Re: postgresql: libc collation issue, linking with ICU

2019-12-11 Thread Stuart Henderson
On 2019/12/11 19:57, f.holop wrote:
> Ingo Schwarze - Wed, 11 December 2019 at 18:42:35
> > > i have noticed that libc collation on OpenBSD is broken (also on macos) :(
> > 
> > It is intentional that OpenBSD does not support collation for locales
> > other than "C" in libc, and i'm not aware of any developer who might
> > have plans to add it in the future, not even in the long term.  Even
> 
> sounds like all the more reason to build postgresql with ICU.

Nothing in Ingo's mail contradicts that.



Re: postgresql: libc collation issue, linking with ICU

2019-12-11 Thread f.holop
Ingo Schwarze - Wed, 11 December 2019 at 18:42:35
> > i have noticed that libc collation on OpenBSD is broken (also on macos) :(
> 
> It is intentional that OpenBSD does not support collation for locales
> other than "C" in libc, and i'm not aware of any developer who might
> have plans to add it in the future, not even in the long term.  Even

sounds like all the more reason to build postgresql with ICU.

-f
-- 
my desk is a final proof of the chaos theory



Re: postgresql: libc collation issue, linking with ICU

2019-12-11 Thread Ingo Schwarze
Hi,

f.holop wrote on Tue, Dec 10, 2019 at 05:07:07PM +0100:

> i have noticed that libc collation on OpenBSD is broken (also on macos) :(

It is intentional that OpenBSD does not support collation for locales
other than "C" in libc, and i'm not aware of any developer who might
have plans to add it in the future, not even in the long term.  Even
the people who added collation support to the FreeBSD libc some
years ago have been cursing loudly about it, even though FreeBSD
is often quite ready to add bloat to their system.
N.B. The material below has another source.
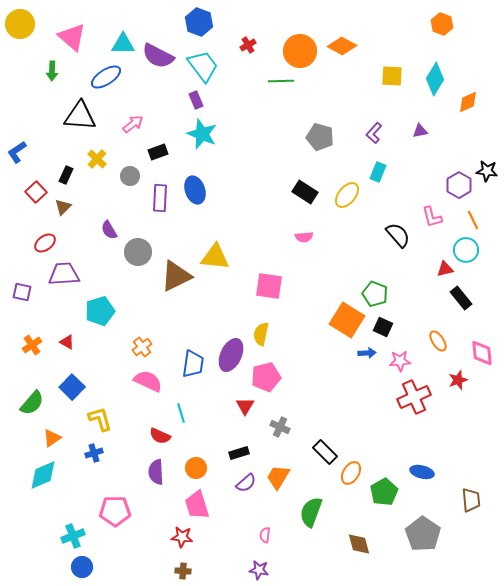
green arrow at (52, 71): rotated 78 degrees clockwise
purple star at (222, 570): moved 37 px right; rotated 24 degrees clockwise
My personal opinion is that libc is a general-purpose programming
and operating system support library, whereas locale-specific
collation is a highly specialiced niche task that requires
extremely complicated code, much too large and ugly for a library
like libc.  There is a lot of merit in keeping libc lean and simple,
not least to help correctness, robustness, and security.
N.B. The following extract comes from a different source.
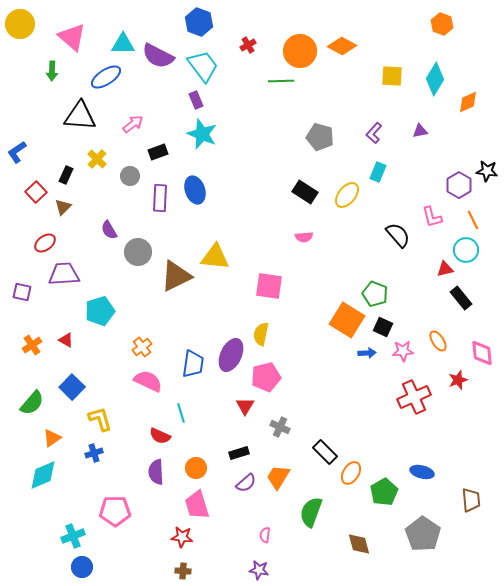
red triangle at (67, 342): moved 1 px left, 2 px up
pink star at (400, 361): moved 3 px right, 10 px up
For the intended behaviour of OpenBSD, please read:

 * locale(1)
 * setlocale(3), including the CAVEATS in that page
 * strcoll(3)
 * wcscoll(3)

Yours,
  Ingo



postgresql: libc collation issue, linking with ICU

2019-12-10 Thread f.holop
hello,

i have noticed that libc collation on OpenBSD is broken (also on macos) :(

openbsd=# select n from (values 
('bernard'),('bérénice'),('béatrice'),('boris')) AS l(n) order by n collate 
"fr_FR"
n
--
 bernard
 boris
 béatrice
 bérénice
(4 rows)


macos=# select n from (values ('bernard'),('bérénice'),('béatrice'),('boris')) 
AS l(n) order by n collate "fr_FR";
n
--
 bernard
 boris
 béatrice
 bérénice
(4 rows)


linux=# select n from (values ('bernard'),('bérénice'),('béatrice'),('boris')) 
AS l(n) order by n collate "fr_FR"
 n

 béatrice
 bérénice
 bernard
 boris
(4 rows)


postgres supports ICU and this guarantees the same results on every
platform.  both macos and linux link against it, i think it would be a
good addition to the openbsd port as well...
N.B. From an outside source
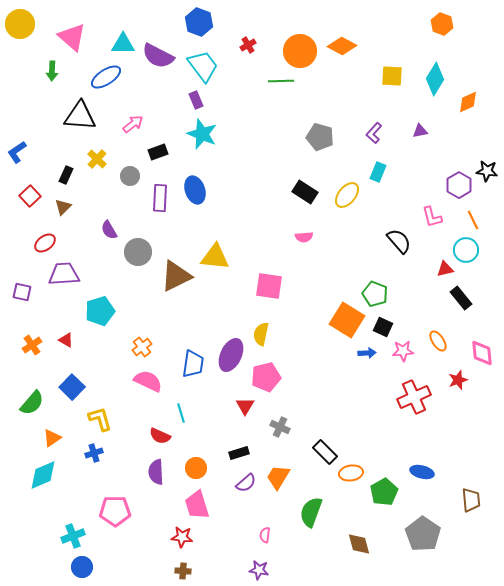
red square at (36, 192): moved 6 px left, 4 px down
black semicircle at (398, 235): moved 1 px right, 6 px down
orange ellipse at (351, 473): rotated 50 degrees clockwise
macos=# select n from (values ('bernard'),('bérénice'),('béatrice'),('boris')) 
AS l(n) order by n collate "fr-FR-x-icu";
n
--
 béatrice
 bérénice
 bernard
 boris
(4 rows)

macos=# SELECT * FROM pg_collation;
...
(861 rows)


linux=# select n from (values ('bernard'),('bérénice'),('béatrice'),('boris')) 
AS l(n) order by n collate "fr-FR-x-icu";
 n

 béatrice
 bérénice
 bernard
 boris
(4 rows)

linux=# SELECT * FROM pg_collation;
...
(1142 rows)

openbsd=# select n from (values 
('bernard'),('bérénice'),('béatrice'),('boris')) AS l(n) order by n collate 
"fr-FR-x-icu";
ERROR:  collation "fr-FR-x-icu" for encoding "UTF8" does not exist
LINE 1: ...nice'),('béatrice'),('boris')) AS l(n) order by n collate "f...
 ^
openbsd=# SELECT * FROM pg_collation;
...
(134 rows)


not sure if related but sort(1) is similarly confused (also on macos):

$ echo $LC_CTYPE
en_US.UTF-8
$ cat n
bernard
boris
béatrice
bérénice
$ sort n
bernard
boris
béatrice
bérénice

-f
-- 
history doesn't repeat itself.  historians do.